The following scenario.
We have our data sitting in the NoSql DB HBase (on HDP - currently 2.3.x - potentially soon 2.4). The requirement exists to access this data with SQL-type queries via JDBC, ODBC.
Now my question: Are there best practices here how todo this ? What worked well, what did not ? We have tried out Apache Phoenix but it is not so ideal so far (e.g. has no ODBC driver – only available via 3rd party is our understanding).
Any experiences with Apache Drill ? Is this more suitable ? https://drill.apache.org/team/
From the description it sounds promising.
Another alternative now especially as of HDP 2.4 seems to be Apache HAWQ (MPP).
Unsure how it works in practice in combination with HBase. For sure we don’t want to store data twice (might not be required when using PXF - http://hawq.docs.pivotal.io/docs-hawq/topics/PXFInstallationandAdministration.html#accessinghbasedat.... Unsure though if PXF on HBase files then is still fast or really you need the data then in HAWQ directly which we dont want as the store is HBase.
And finally - http://kylin.apache.org/.
That is the OLAP Cube on Hadoop Approach which has metadata in Hive and actual data stored in HBase and as per description allows sub-second sql results via JDBC, ODBC etc.
If there are best practices, lessons learned, experiences with one of those in combination with HBase, I would be interested in the details.
There is customer who deploys Kylin along side hbase in production.
Note you need to checkout the following branch of Kylin to work with hbase 1.x releases:
Apache phoenix can be accessed through a jdbc connection (https://phoenix.apache.org/) or by establishing a queryServer connection (https://phoenix.apache.org/server.html). If you want to test the jdbc connection, feel free to try sqlline.py shipped script.
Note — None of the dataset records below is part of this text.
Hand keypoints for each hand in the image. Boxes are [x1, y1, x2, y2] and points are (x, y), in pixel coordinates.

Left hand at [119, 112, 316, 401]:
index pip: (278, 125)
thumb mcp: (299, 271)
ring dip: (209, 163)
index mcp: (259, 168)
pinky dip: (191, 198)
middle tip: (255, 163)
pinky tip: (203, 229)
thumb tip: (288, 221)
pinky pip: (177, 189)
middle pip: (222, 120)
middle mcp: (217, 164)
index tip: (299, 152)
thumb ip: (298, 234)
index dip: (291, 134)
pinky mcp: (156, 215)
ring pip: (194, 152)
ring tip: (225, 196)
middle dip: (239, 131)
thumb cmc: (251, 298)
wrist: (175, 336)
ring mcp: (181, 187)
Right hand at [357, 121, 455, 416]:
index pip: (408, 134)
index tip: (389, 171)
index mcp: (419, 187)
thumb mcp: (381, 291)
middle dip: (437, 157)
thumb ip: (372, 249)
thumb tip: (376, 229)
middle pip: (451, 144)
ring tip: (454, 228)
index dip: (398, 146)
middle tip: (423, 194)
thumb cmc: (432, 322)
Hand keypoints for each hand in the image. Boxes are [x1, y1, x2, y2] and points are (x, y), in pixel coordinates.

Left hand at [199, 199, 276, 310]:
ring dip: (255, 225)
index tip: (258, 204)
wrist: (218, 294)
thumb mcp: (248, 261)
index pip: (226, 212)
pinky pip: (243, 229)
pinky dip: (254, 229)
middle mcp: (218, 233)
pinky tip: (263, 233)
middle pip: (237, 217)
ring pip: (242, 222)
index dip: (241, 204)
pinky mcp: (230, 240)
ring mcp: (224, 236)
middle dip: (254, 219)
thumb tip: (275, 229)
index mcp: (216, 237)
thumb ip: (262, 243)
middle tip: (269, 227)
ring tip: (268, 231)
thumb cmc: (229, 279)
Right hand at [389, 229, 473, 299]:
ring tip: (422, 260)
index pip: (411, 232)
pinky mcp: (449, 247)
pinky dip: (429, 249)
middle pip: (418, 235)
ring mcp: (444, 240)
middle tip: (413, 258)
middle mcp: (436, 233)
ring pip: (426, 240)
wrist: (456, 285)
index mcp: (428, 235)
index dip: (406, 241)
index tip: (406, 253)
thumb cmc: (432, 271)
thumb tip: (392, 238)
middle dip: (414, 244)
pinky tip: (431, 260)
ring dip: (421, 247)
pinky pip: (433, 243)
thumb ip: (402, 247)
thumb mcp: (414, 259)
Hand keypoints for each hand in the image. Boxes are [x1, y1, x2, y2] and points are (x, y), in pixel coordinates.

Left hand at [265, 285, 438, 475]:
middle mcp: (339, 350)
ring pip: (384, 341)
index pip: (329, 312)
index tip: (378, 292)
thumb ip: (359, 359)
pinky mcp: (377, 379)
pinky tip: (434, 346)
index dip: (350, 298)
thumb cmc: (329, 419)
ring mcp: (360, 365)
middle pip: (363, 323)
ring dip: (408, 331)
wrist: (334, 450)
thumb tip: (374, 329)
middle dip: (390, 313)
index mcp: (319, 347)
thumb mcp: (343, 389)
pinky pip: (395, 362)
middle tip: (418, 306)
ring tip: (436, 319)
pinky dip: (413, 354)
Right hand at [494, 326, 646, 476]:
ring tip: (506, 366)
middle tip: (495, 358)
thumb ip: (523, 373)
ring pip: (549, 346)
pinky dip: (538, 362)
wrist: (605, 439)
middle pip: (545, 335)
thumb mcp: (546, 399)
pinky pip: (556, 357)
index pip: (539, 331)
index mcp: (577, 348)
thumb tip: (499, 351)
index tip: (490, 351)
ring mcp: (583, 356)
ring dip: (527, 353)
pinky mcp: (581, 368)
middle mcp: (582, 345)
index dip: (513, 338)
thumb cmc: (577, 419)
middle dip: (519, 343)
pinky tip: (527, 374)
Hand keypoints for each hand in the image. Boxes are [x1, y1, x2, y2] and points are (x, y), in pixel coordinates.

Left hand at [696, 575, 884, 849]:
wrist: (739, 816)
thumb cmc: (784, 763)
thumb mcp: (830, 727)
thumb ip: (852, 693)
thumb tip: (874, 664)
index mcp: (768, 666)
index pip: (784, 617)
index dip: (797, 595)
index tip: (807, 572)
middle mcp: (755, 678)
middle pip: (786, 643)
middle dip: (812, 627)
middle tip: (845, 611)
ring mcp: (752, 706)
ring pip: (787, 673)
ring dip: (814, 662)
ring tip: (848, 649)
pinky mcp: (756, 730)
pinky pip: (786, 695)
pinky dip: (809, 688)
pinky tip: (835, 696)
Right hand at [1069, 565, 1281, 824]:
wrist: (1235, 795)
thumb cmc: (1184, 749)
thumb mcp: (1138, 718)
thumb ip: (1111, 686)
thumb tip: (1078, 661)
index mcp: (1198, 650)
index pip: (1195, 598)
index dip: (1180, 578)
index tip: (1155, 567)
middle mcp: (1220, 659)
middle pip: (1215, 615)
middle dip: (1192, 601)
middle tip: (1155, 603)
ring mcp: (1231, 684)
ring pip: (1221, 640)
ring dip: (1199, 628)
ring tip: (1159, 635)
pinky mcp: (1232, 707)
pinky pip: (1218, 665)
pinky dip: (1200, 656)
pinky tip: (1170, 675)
For the queryServer sample, please use sqlline-thin.py.
thank you all for the answers so far. it seems there are quite some projects in this area here. Somehow the best practice etc, benchmarks will come-out over time I assume. Another option is probably also soon out there. http://de.hortonworks.com/blog/future-apache-hadoop/ Hive 2.0 - "The Hive community is working towards a 2.0 release of Hive that includes significant new features and performance improvements. These include: * Adding LLAP, a daemon layer that enables sub-second response time."